*** Data supplied ***

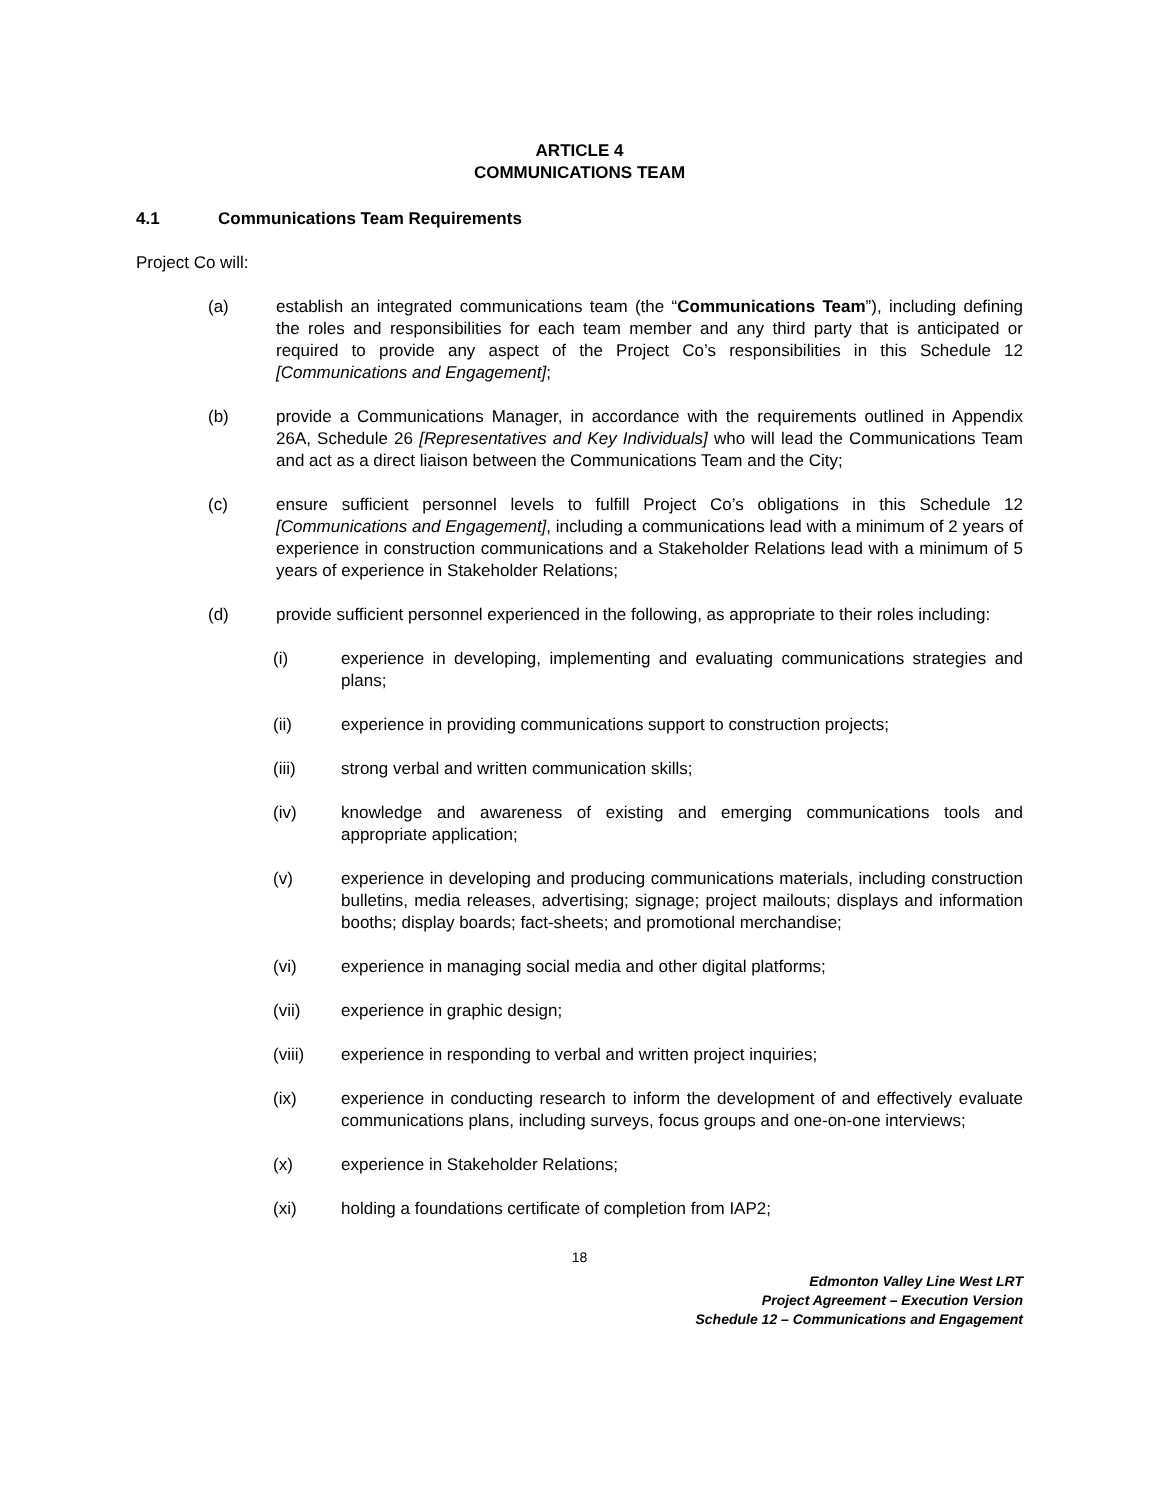ARTICLE 4
COMMUNICATIONS TEAM
4.1 Communications Team Requirements
Project Co will:
(a) establish an integrated communications team (the “Communications Team”), including defining the roles and responsibilities for each team member and any third party that is anticipated or required to provide any aspect of the Project Co’s responsibilities in this Schedule 12 [Communications and Engagement];
(b) provide a Communications Manager, in accordance with the requirements outlined in Appendix 26A, Schedule 26 [Representatives and Key Individuals] who will lead the Communications Team and act as a direct liaison between the Communications Team and the City;
(c) ensure sufficient personnel levels to fulfill Project Co’s obligations in this Schedule 12 [Communications and Engagement], including a communications lead with a minimum of 2 years of experience in construction communications and a Stakeholder Relations lead with a minimum of 5 years of experience in Stakeholder Relations;
(d) provide sufficient personnel experienced in the following, as appropriate to their roles including:
(i) experience in developing, implementing and evaluating communications strategies and plans;
(ii) experience in providing communications support to construction projects;
(iii) strong verbal and written communication skills;
(iv) knowledge and awareness of existing and emerging communications tools and appropriate application;
(v) experience in developing and producing communications materials, including construction bulletins, media releases, advertising; signage; project mailouts; displays and information booths; display boards; fact-sheets; and promotional merchandise;
(vi) experience in managing social media and other digital platforms;
(vii) experience in graphic design;
(viii) experience in responding to verbal and written project inquiries;
(ix) experience in conducting research to inform the development of and effectively evaluate communications plans, including surveys, focus groups and one-on-one interviews;
(x) experience in Stakeholder Relations;
(xi) holding a foundations certificate of completion from IAP2;
18
Edmonton Valley Line West LRT
Project Agreement – Execution Version
Schedule 12 – Communications and Engagement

*** End of Data supplied ***

What the task requires:
What you hand back should match the listing exactly, except that no pictures appear.

Completed task:
ARTICLE 4
COMMUNICATIONS TEAM
4.1 Communications Team Requirements
Project Co will:
(a) establish an integrated communications team (the “Communications Team”), including defining the roles and responsibilities for each team member and any third party that is anticipated or required to provide any aspect of the Project Co’s responsibilities in this Schedule 12 [Communications and Engagement];
(b) provide a Communications Manager, in accordance with the requirements outlined in Appendix 26A, Schedule 26 [Representatives and Key Individuals] who will lead the Communications Team and act as a direct liaison between the Communications Team and the City;
(c) ensure sufficient personnel levels to fulfill Project Co’s obligations in this Schedule 12 [Communications and Engagement], including a communications lead with a minimum of 2 years of experience in construction communications and a Stakeholder Relations lead with a minimum of 5 years of experience in Stakeholder Relations;
(d) provide sufficient personnel experienced in the following, as appropriate to their roles including:
(i) experience in developing, implementing and evaluating communications strategies and plans;
(ii) experience in providing communications support to construction projects;
(iii) strong verbal and written communication skills;
(iv) knowledge and awareness of existing and emerging communications tools and appropriate application;
(v) experience in developing and producing communications materials, including construction bulletins, media releases, advertising; signage; project mailouts; displays and information booths; display boards; fact-sheets; and promotional merchandise;
(vi) experience in managing social media and other digital platforms;
(vii) experience in graphic design;
(viii) experience in responding to verbal and written project inquiries;
(ix) experience in conducting research to inform the development of and effectively evaluate communications plans, including surveys, focus groups and one-on-one interviews;
(x) experience in Stakeholder Relations;
(xi) holding a foundations certificate of completion from IAP2;
18
Edmonton Valley Line West LRT
Project Agreement – Execution Version
Schedule 12 – Communications and Engagement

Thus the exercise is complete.